Boeing Receives Stinging Report on Super Hornet
WASHINGTON — Flaws in the development of the newest version of the FA-18 E/F Super Hornet fighter could jeopardize an $8.8-billion Boeing Co. contract to continue early production of the jet, according to a congressional report.
The General Accounting Office, the audit arm of Congress, said it identified 84 deficiencies in the FA-18 E/F Super Hornet, the latest version of Boeing’s most important military aircraft program.
The problems could cause the plane to fail six months of testing needed to trigger the five-year contract, the report said Tuesday.
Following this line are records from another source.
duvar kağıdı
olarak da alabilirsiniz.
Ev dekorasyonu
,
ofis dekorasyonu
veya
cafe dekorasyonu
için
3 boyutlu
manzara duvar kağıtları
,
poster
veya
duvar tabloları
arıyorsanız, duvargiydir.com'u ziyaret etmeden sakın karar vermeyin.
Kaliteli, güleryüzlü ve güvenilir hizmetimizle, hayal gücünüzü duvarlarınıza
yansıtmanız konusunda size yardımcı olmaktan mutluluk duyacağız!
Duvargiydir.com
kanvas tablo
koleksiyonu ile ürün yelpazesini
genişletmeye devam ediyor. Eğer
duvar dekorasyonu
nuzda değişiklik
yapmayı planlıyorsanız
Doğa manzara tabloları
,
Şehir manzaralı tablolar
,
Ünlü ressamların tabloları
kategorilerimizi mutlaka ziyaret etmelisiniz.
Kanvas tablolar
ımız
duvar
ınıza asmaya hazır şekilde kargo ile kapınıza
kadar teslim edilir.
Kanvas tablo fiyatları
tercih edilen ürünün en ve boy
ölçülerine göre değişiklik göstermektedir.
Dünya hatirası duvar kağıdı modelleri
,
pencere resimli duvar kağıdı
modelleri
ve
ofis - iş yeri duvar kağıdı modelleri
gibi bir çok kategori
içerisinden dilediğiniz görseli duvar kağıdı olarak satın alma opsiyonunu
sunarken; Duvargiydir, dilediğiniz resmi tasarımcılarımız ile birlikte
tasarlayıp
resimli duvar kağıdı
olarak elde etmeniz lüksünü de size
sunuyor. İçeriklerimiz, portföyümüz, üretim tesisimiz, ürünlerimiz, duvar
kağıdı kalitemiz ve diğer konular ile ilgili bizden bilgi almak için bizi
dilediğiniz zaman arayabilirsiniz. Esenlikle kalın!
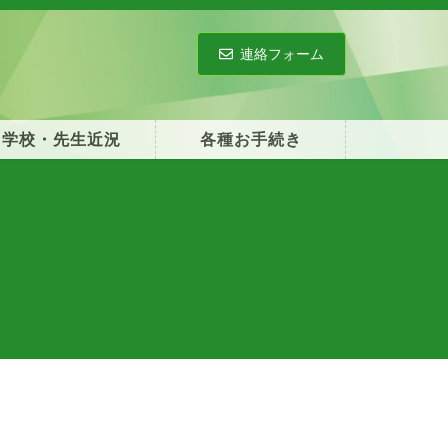
連絡フォーム
学校・先生近況
各種お手続き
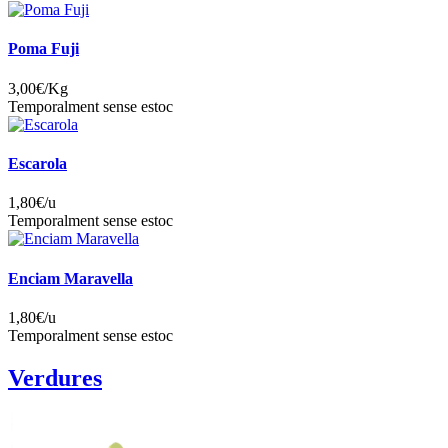
Poma Fuji
3,00
€/Kg
Temporalment sense estoc
Escarola
1,80
€/u
Temporalment sense estoc
Enciam Maravella
1,80
€/u
Temporalment sense estoc
Verdures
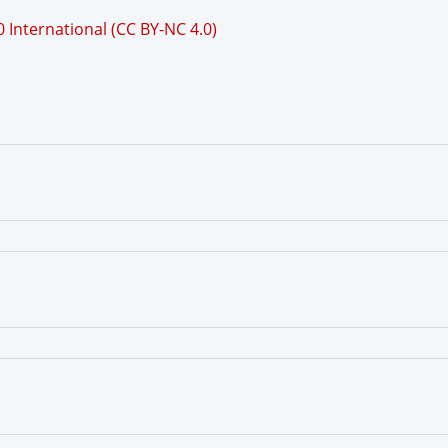
International (CC BY-NC 4.0)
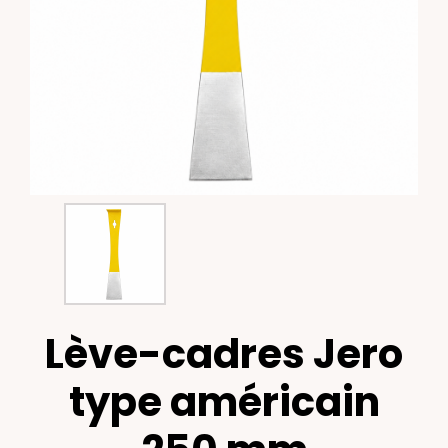
Lève-cadres Jero
type américain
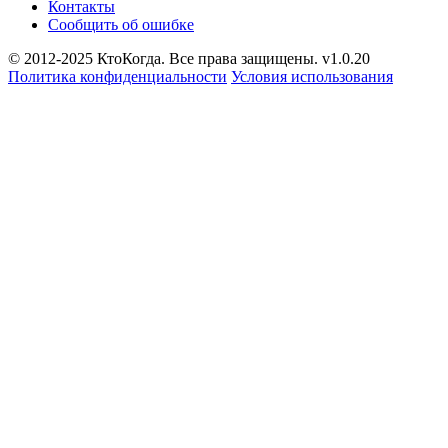
Контакты
Сообщить об ошибке
© 2012-2025 КтоКогда. Все права защищены. v1.0.20
Политика конфиденциальности
Условия использования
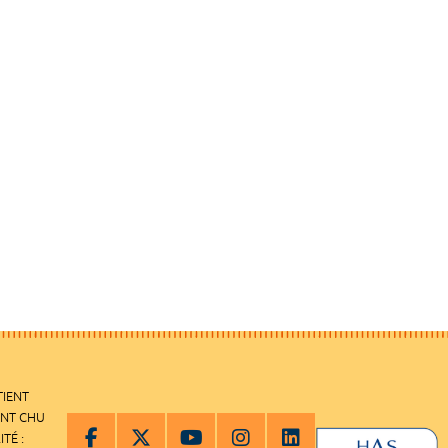
TIENT
ENT CHU
ITÉ :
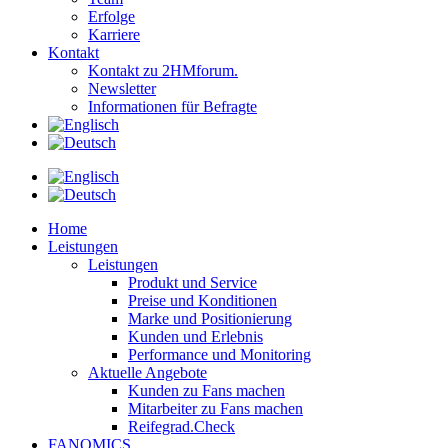
Erfolge
Karriere
Kontakt
Kontakt zu 2HMforum.
Newsletter
Informationen für Befragte
Home
Leistungen
Leistungen
Produkt und Service
Preise und Konditionen
Marke und Positionierung
Kunden und Erlebnis
Performance und Monitoring
Aktuelle Angebote
Kunden zu Fans machen
Mitarbeiter zu Fans machen
Reifegrad.Check
FANOMICS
The GAO had made a similar warning in a report in March.
Boeing’s main subcontractor on the FA-18 program is Los Angeles-based Northrop Grumman Corp., which builds about 40% of the aircraft at its facilities in El Segundo and Hawthorne. About 2,000 workers produce the planes’ fuselages and twin vertical tails, and install many of its internal components.
Raytheon Co.’s sensors and electronic systems division in El Segundo also builds the radar for the FA-18.
Testing in the $46-billion program, the Pentagon’s second-most expensive, could lead to full-scale production of the Super Hornet next March. A successful test also would allow Seattle-based Boeing to sell an export model of the plane, which could add billions of dollars in sales, Boeing said.
“According to the Navy, the FA-18 E/F is meeting all performance requirements,” wrote the GAO. “We do not agree.”
The Navy and Boeing acknowledged in January that the plane faced a “medium” risk of failure, according to the GAO report.
The Super Hornet will be the Navy’s top aircraft carrier-based fighter-bomber. The Navy plans to buy as many as 548 aircraft at $55 million each.
The Super Hornet’s deficiencies, documented in 4,000 hours of testing, are related to its ability to accelerate, turn, climb, roll and detect incoming enemy missiles during combat maneuvers, the GAO said.
The Navy’s operational-test schedule doesn’t include enough time to correct the deficiencies and test them before the production decision is made, the GAO said. The GAO recommended that the Defense Department “defer multiyear funding until all corrections have been incorporated into the aircraft design and successfully tested.”
The Pentagon and Boeing took issue with the GAO, the audit arm of Congress.
The Pentagon’s director for strategic and tactical systems, George Schneiter, wrote to the GAO to say, “There are no deficiencies currently identified that would require a major redesign of the aircraft or are serious enough to warrant not awarding a multiyear contract.”
Boeing has “a great deal of confidence in the Super Hornet,” said spokeswoman Ellen LeMond-Holman. Jim Hart of Northrop Grumman declined to comment.
The Navy is asking for congressional approval to spend $2.8 billion on 36 Super Hornets in fiscal 2000. The purchase would be the first of a multiyear contract that locks in five years of production for Boeing’s most profitable fighter program, based in St. Louis.
Boeing shares rose 19 cents to $42.75 Wednesday on the New York Stock Exchange.